**STATED TASK 1**
Return every line of the rows below that contains the word "instrument". Case counts.
**STATED TASK 2**
Pick up the passage on how Massachusetts landlords can charge renters for solar electricity and keep writing from the point where it stops.

**TEXT PROVIDED**
┄┄┄┄┄┄
We know from the above analysis that landlords are not allowed to sell kilowatt-hours directly to renters without achieving full compliance as an electric company, a very big lift for even the largest landlords. So what can a landlord do?

Assuming the landlord has separately metered each unit and drafted a rental agreement specifying how electricity is to be charged, a Massachusetts landlord can charge for or monetize solar in the following ways:

Method 1a: “Electrical Included”

Include electrical in the rent. Set base rent higher to account for expected usage. Keep the meters in your own name. Use Schedule Z to credit each meter equally. Because you are keeping the meters in your own name year after year, there is little risk that credits will be assigned to a unit and remain unused. It will all average out over the next 20 years, or if it doesn’t, you can adjust Schedule Z for yourself. Monitor each renter meter for usage. Exceeding “reasonable” usage would be specified as grounds for termination.

Pros: This method conserves credits and earns higher base rent. There is no ongoing administration beyond the initial setup.

Cons: Renters have little incentive to conserve electricity. The nearly-prohibitive cost of an eviction means that enforcing the “reasonable usage” clause would only happen for egregious abuse of electricity.

Method 1b: “Electrical Included. Conservation Credit Applies.”

Use the Method One metering arrangement. The rental agreement will include electricity in the rent. You will increase the base rent to account for what you think of as the "worst case" electrical consumption for that unit. Each month, you credit the renter for their conservation. For instance:

  • You want to get $1,500 for the apartment.
  • You assume the "worst case" electricity bill will be $200/mo in the summer with air conditioners.
  • You set the base rent at $1,700 with electricity included.
  • The bill for the unit after your solar credits comes in at $50.
  • You credit the renter a $150 "conservation credit" that month.
  • The renter is happy to pay less rent than expected.
  • You are happy because you got your asking rent.
  • The renter effectively paid for the electricity.

Pros: It is much easier to over-collect and refund a renter than to charge utilities separately. This fixes the Method One "con" by creating an incentive to conserve.
┄┄┄┄┄┄
(Stored records)

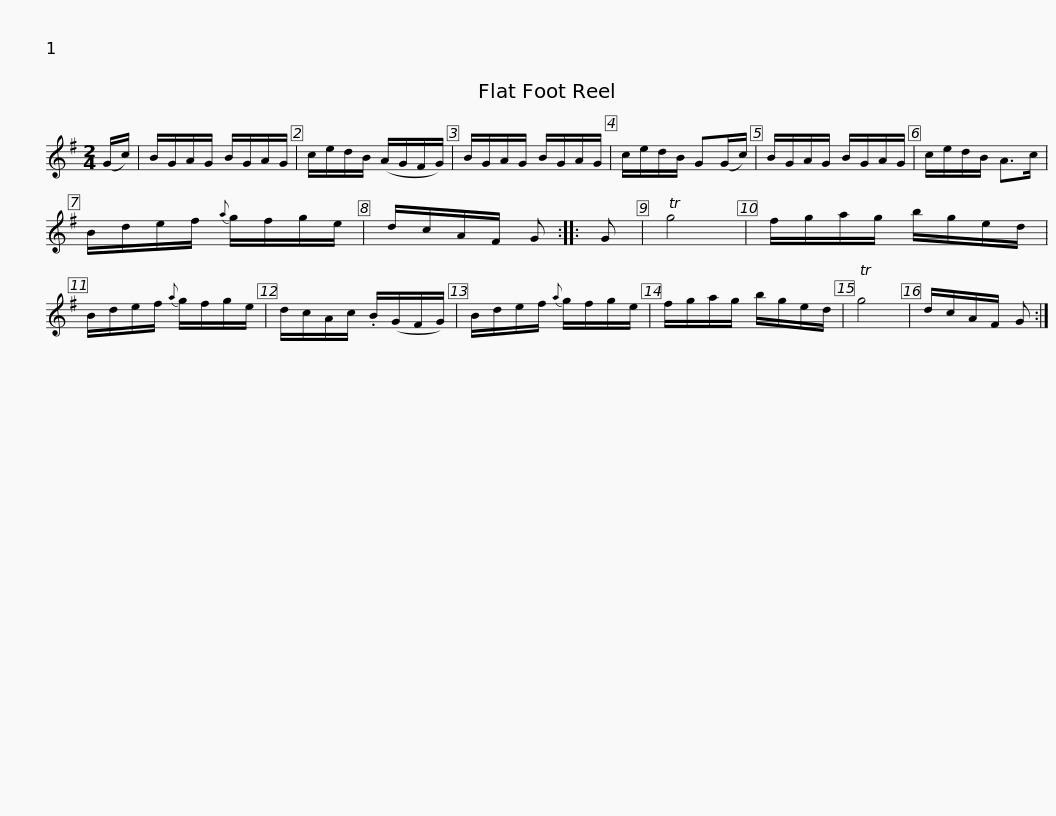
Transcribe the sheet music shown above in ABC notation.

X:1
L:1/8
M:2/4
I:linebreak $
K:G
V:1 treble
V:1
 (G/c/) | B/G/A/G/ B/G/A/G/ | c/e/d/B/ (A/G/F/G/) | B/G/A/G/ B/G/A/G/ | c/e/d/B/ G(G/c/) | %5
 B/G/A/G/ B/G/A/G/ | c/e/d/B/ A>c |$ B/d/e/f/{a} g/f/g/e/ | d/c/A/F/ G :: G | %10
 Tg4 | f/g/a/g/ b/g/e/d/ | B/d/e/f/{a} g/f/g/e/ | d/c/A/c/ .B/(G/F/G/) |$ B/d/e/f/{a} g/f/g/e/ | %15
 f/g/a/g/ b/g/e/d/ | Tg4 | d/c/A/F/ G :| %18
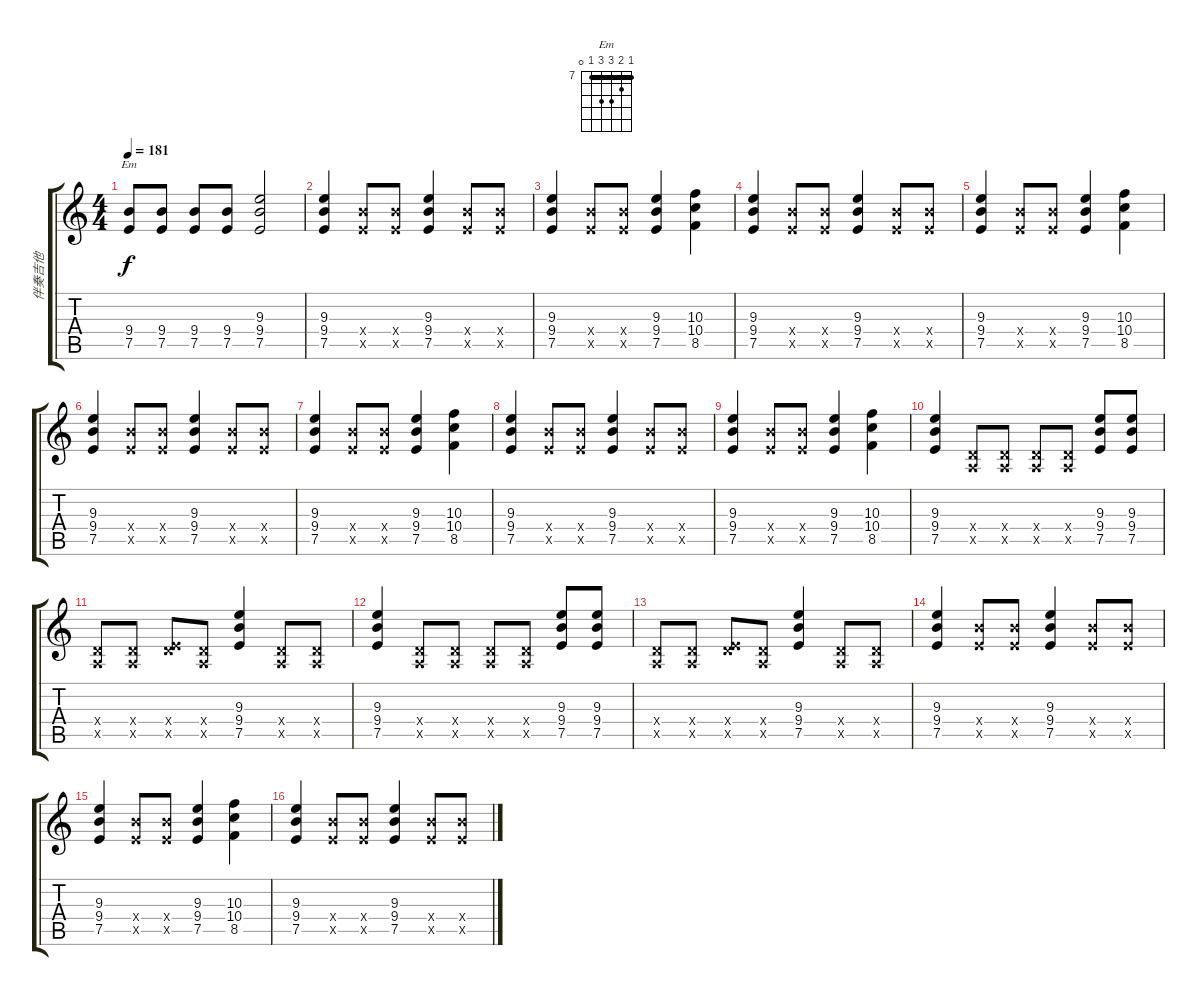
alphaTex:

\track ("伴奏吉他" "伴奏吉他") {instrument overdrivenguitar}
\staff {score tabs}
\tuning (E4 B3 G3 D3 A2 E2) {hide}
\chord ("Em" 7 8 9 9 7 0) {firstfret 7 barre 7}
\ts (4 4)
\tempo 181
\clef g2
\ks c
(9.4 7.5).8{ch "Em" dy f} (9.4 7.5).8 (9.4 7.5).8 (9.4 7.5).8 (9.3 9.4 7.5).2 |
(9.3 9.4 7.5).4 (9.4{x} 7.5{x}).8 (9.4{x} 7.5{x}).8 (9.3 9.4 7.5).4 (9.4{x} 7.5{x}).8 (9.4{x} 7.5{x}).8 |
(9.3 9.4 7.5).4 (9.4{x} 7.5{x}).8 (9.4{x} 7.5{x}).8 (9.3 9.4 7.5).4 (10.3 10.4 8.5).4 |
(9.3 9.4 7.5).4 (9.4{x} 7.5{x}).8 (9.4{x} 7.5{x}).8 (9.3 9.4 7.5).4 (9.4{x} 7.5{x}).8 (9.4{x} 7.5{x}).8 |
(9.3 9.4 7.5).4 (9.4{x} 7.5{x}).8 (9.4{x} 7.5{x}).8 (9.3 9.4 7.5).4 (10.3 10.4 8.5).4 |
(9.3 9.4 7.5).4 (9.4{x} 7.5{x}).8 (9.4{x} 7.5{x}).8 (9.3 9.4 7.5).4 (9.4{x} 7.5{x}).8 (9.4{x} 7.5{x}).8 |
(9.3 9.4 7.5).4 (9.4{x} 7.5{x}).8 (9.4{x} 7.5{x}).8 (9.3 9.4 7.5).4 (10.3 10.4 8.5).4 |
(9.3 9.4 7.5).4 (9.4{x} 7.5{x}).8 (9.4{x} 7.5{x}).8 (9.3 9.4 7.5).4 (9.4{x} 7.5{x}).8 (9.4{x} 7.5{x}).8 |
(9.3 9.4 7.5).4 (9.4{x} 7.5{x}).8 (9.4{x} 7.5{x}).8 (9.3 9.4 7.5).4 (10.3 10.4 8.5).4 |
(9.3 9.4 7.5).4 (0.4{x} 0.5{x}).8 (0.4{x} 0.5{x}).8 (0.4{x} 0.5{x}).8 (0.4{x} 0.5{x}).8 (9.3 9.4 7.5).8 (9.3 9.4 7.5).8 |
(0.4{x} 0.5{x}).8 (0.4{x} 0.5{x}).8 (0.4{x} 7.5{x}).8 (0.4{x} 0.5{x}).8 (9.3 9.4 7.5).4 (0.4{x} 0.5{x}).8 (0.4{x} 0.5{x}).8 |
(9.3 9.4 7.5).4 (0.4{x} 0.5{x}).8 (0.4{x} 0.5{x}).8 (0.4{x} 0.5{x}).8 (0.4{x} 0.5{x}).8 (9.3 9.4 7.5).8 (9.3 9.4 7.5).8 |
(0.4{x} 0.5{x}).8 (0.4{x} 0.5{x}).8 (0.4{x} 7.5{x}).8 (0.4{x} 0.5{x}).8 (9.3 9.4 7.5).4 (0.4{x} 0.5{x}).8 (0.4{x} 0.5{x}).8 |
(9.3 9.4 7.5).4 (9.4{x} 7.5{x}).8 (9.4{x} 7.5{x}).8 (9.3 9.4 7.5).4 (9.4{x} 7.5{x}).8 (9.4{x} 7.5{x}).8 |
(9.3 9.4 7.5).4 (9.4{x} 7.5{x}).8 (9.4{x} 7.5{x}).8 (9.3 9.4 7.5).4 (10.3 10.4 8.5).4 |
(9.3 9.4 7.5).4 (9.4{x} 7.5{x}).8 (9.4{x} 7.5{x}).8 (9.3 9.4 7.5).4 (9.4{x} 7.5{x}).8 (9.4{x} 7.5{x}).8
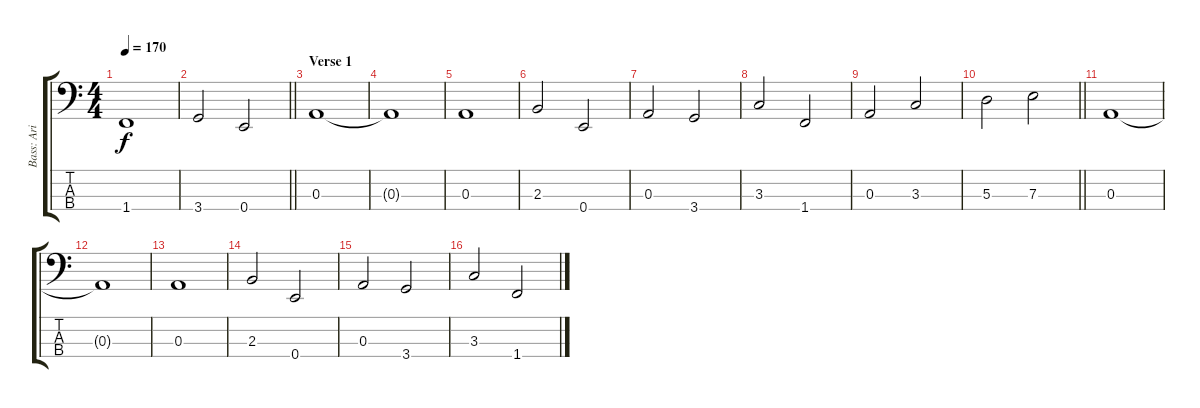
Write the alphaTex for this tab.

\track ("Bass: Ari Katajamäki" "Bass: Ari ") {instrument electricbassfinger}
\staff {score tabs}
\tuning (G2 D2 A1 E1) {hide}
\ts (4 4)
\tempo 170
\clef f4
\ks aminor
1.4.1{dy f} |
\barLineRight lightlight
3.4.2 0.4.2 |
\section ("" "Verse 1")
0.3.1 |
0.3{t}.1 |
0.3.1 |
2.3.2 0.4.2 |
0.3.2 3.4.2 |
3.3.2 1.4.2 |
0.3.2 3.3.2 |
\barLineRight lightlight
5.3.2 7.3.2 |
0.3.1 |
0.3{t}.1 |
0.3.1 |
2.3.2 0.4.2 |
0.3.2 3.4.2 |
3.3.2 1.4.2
┄┄┄┄┄┄
**RIGHT ANSWER 1**
\track ("伴奏吉他" "伴奏吉他") {instrument overdrivenguitar}
\track ("Bass: Ari Katajamäki" "Bass: Ari ") {instrument electricbassfinger}

**RIGHT ANSWER 2**
Cons: Landlords have ongoing administrative work to track and enter credits. A renter who repeatedly overconsumes will cause you to earn less than planned until the next tenancy renewal, at which time you must increase their rent to cover their average consumption.

Method Two: “Up to X kW-hr of Electrical Included”

Use the Method One metering arrangement. Instead of the rental agreement specifying unlimited usage, the rental agreement will permit electricity to be used by each unit up to a cap, defined in kilowatt-hours per month. Beyond that amount, the landlord requires reimbursement from the renter. In this case, the electric company is the one charging per the kilowatt-hour. The landlord is not setting kW-hr prices or acting as an electric company. The rental agreement would say that failure to reimburse the owner for electrical overage would be grounds for termination.

Pros: This method conserves credits and earns higher base rent. Renters have some incentive to conserve.

Cons: Renters have little incentive to conserve electricity below their cap. Landlords have ongoing administrative work to collect reimbursements, as they would with water submetering.

Method Three: “Long-term Residents Get a Solar Benefit”

Use a standard “renters pay” metering arrangement, with renters starting and stopping service on their own and putting accounts in their own names. Have the rental agreement say that renters will pay for electricity, can submit their account number to the landlord, and will receive solar credits starting in about six months. As the landlord, you will need to complete a new Schedule Z, but since the state requires utilities to take new Schedule Z’s at most twice per year, it may be up to six months before your new renters can be onboarded. In the meantime, renters will incur their full electricity bill. Also, you will make no assurances that the solar credits will be meaningful. You will just assign them proportional to each unit and let the utility company do the work.

Pros: This method encourages longer-term residents and earns higher base rent.

Cons: Credits will be wasted if any remain on a renter’s account when they move out. Credits may be under-assigned for up to six months after each vacancy, leaving new renters disappointed.

Method Four: Bypass the Renters

Use a standard “renters pay” metering arrangement and don’t mention solar in your marketing, as renters will receive no benefit. Sell electricity directly to the grid under the SMART standalone wholesale arrangement.

Pros: This is a separate revenue stream that can be managed without renter involvement or landlord-tenant implications.

Cons: Wholesale rates are much less beneficial than retail rates, so the benefit to you and renters is diluted/nonexistent. This method is not often used on buildings that have electricity demand that can be offset at retail rates.

Recommended Method: Refined Variant of Method Two

Each of the methods above has a serious drawback:

  1. Method One gives no incentive to conserve. When owners offer "unlimited electrical included," especially where they use electric heat, they have to walk around their buildings each week in the winter to keep doors and windows shut. We need renters to see and pay their bills.
  2. Method Two gets into kilowatt hours, when what we're used to dealing with is dollars and cents. Such caps are confusing to renters and landlords. We need to stick to dollars.
  3. Method Three wastes credits. Schedule Z is not instantaneous, pretty much the opposite, so any new renter account won't receive Schedule Z credits until up to six months after move-in. Any outgoing renter account will waste its allocation when they close their account. Schedule Z credits need to remain in the owner's name.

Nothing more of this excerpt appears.